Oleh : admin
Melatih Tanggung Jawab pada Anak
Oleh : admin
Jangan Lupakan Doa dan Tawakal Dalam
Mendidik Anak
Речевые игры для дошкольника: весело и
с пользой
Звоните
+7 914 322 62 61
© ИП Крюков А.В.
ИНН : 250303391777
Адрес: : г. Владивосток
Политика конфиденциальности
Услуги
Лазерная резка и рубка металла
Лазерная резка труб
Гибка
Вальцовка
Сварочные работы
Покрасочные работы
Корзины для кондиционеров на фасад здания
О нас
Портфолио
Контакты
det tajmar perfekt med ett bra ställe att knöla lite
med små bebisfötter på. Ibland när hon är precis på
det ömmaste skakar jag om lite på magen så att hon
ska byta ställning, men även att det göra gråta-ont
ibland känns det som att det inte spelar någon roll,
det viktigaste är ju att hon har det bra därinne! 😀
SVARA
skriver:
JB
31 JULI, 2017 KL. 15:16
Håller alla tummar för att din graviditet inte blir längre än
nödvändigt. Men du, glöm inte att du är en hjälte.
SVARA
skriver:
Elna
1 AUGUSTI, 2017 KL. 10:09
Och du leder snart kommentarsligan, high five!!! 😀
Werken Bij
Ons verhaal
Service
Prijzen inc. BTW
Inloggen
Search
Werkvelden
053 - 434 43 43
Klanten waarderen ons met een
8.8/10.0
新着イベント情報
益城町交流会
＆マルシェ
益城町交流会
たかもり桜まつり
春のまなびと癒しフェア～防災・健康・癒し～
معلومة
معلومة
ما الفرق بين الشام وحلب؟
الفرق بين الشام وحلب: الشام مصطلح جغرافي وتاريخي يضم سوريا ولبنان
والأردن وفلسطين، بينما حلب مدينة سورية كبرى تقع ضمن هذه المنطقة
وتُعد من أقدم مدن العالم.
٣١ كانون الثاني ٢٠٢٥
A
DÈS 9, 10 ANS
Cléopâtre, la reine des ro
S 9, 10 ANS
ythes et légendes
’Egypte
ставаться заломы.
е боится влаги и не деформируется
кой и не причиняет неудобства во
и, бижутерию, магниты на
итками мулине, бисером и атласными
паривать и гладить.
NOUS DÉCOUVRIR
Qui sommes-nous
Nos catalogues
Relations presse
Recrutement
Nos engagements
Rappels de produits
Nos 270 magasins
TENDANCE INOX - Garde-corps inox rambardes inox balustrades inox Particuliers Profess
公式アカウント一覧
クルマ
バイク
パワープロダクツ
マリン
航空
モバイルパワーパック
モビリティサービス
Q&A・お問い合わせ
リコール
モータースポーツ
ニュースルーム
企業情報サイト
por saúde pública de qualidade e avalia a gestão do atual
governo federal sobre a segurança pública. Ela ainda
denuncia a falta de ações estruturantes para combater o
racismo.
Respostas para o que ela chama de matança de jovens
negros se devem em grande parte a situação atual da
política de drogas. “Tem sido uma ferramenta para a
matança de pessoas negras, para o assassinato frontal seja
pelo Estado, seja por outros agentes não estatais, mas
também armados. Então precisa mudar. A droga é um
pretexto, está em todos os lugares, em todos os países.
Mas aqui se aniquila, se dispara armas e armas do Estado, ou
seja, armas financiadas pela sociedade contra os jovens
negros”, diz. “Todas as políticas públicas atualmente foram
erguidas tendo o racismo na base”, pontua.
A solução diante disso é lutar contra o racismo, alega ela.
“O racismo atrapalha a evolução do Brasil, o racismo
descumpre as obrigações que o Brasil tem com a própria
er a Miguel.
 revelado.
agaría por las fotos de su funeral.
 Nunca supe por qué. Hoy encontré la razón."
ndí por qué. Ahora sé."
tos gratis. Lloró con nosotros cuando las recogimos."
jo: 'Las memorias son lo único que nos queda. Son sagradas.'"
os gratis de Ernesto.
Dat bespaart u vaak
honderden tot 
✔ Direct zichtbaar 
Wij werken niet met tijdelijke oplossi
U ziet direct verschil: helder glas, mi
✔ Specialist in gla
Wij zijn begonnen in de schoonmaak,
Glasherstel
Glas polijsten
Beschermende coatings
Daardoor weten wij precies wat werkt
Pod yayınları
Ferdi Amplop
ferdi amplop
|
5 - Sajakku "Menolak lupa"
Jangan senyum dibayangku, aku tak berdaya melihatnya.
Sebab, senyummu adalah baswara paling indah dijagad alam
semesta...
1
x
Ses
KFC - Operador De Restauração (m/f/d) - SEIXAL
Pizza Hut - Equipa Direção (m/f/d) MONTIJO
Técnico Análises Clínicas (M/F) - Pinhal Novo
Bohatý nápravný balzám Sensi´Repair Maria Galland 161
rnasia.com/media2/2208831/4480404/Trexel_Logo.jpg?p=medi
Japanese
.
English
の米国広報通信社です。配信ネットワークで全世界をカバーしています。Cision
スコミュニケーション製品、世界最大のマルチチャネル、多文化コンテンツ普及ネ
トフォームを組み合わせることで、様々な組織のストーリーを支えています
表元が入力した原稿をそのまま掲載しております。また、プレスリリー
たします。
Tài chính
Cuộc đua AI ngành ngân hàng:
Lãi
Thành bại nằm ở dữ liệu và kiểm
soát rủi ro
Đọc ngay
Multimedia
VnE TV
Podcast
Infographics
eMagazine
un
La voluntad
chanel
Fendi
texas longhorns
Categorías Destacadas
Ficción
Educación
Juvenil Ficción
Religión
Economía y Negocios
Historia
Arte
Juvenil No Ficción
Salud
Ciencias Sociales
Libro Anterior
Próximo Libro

[Task to complete] Write out all the records again, replacing "Inloggen" with "Aanmelden" and leaving everything else unchanged.

[Expected output]
Oleh : admin
Melatih Tanggung Jawab pada Anak
Oleh : admin
Jangan Lupakan Doa dan Tawakal Dalam
Mendidik Anak
Речевые игры для дошкольника: весело и
с пользой
Звоните
+7 914 322 62 61
© ИП Крюков А.В.
ИНН : 250303391777
Адрес: : г. Владивосток
Политика конфиденциальности
Услуги
Лазерная резка и рубка металла
Лазерная резка труб
Гибка
Вальцовка
Сварочные работы
Покрасочные работы
Корзины для кондиционеров на фасад здания
О нас
Портфолио
Контакты
det tajmar perfekt med ett bra ställe att knöla lite
med små bebisfötter på. Ibland när hon är precis på
det ömmaste skakar jag om lite på magen så att hon
ska byta ställning, men även att det göra gråta-ont
ibland känns det som att det inte spelar någon roll,
det viktigaste är ju att hon har det bra därinne! 😀
SVARA
skriver:
JB
31 JULI, 2017 KL. 15:16
Håller alla tummar för att din graviditet inte blir längre än
nödvändigt. Men du, glöm inte att du är en hjälte.
SVARA
skriver:
Elna
1 AUGUSTI, 2017 KL. 10:09
Och du leder snart kommentarsligan, high five!!! 😀
Werken Bij
Ons verhaal
Service
Prijzen inc. BTW
Aanmelden
Search
Werkvelden
053 - 434 43 43
Klanten waarderen ons met een
8.8/10.0
新着イベント情報
益城町交流会
＆マルシェ
益城町交流会
たかもり桜まつり
春のまなびと癒しフェア～防災・健康・癒し～
معلومة
معلومة
ما الفرق بين الشام وحلب؟
الفرق بين الشام وحلب: الشام مصطلح جغرافي وتاريخي يضم سوريا ولبنان
والأردن وفلسطين، بينما حلب مدينة سورية كبرى تقع ضمن هذه المنطقة
وتُعد من أقدم مدن العالم.
٣١ كانون الثاني ٢٠٢٥
A
DÈS 9, 10 ANS
Cléopâtre, la reine des ro
S 9, 10 ANS
ythes et légendes
’Egypte
ставаться заломы.
е боится влаги и не деформируется
кой и не причиняет неудобства во
и, бижутерию, магниты на
итками мулине, бисером и атласными
паривать и гладить.
NOUS DÉCOUVRIR
Qui sommes-nous
Nos catalogues
Relations presse
Recrutement
Nos engagements
Rappels de produits
Nos 270 magasins
TENDANCE INOX - Garde-corps inox rambardes inox balustrades inox Particuliers Profess
公式アカウント一覧
クルマ
バイク
パワープロダクツ
マリン
航空
モバイルパワーパック
モビリティサービス
Q&A・お問い合わせ
リコール
モータースポーツ
ニュースルーム
企業情報サイト
por saúde pública de qualidade e avalia a gestão do atual
governo federal sobre a segurança pública. Ela ainda
denuncia a falta de ações estruturantes para combater o
racismo.
Respostas para o que ela chama de matança de jovens
negros se devem em grande parte a situação atual da
política de drogas. “Tem sido uma ferramenta para a
matança de pessoas negras, para o assassinato frontal seja
pelo Estado, seja por outros agentes não estatais, mas
também armados. Então precisa mudar. A droga é um
pretexto, está em todos os lugares, em todos os países.
Mas aqui se aniquila, se dispara armas e armas do Estado, ou
seja, armas financiadas pela sociedade contra os jovens
negros”, diz. “Todas as políticas públicas atualmente foram
erguidas tendo o racismo na base”, pontua.
A solução diante disso é lutar contra o racismo, alega ela.
“O racismo atrapalha a evolução do Brasil, o racismo
descumpre as obrigações que o Brasil tem com a própria
er a Miguel.
 revelado.
agaría por las fotos de su funeral.
 Nunca supe por qué. Hoy encontré la razón."
ndí por qué. Ahora sé."
tos gratis. Lloró con nosotros cuando las recogimos."
jo: 'Las memorias son lo único que nos queda. Son sagradas.'"
os gratis de Ernesto.
Dat bespaart u vaak
honderden tot 
✔ Direct zichtbaar 
Wij werken niet met tijdelijke oplossi
U ziet direct verschil: helder glas, mi
✔ Specialist in gla
Wij zijn begonnen in de schoonmaak,
Glasherstel
Glas polijsten
Beschermende coatings
Daardoor weten wij precies wat werkt
Pod yayınları
Ferdi Amplop
ferdi amplop
|
5 - Sajakku "Menolak lupa"
Jangan senyum dibayangku, aku tak berdaya melihatnya.
Sebab, senyummu adalah baswara paling indah dijagad alam
semesta...
1
x
Ses
KFC - Operador De Restauração (m/f/d) - SEIXAL
Pizza Hut - Equipa Direção (m/f/d) MONTIJO
Técnico Análises Clínicas (M/F) - Pinhal Novo
Bohatý nápravný balzám Sensi´Repair Maria Galland 161
rnasia.com/media2/2208831/4480404/Trexel_Logo.jpg?p=medi
Japanese
.
English
の米国広報通信社です。配信ネットワークで全世界をカバーしています。Cision
スコミュニケーション製品、世界最大のマルチチャネル、多文化コンテンツ普及ネ
トフォームを組み合わせることで、様々な組織のストーリーを支えています
表元が入力した原稿をそのまま掲載しております。また、プレスリリー
たします。
Tài chính
Cuộc đua AI ngành ngân hàng:
Lãi
Thành bại nằm ở dữ liệu và kiểm
soát rủi ro
Đọc ngay
Multimedia
VnE TV
Podcast
Infographics
eMagazine
un
La voluntad
chanel
Fendi
texas longhorns
Categorías Destacadas
Ficción
Educación
Juvenil Ficción
Religión
Economía y Negocios
Historia
Arte
Juvenil No Ficción
Salud
Ciencias Sociales
Libro Anterior
Próximo Libro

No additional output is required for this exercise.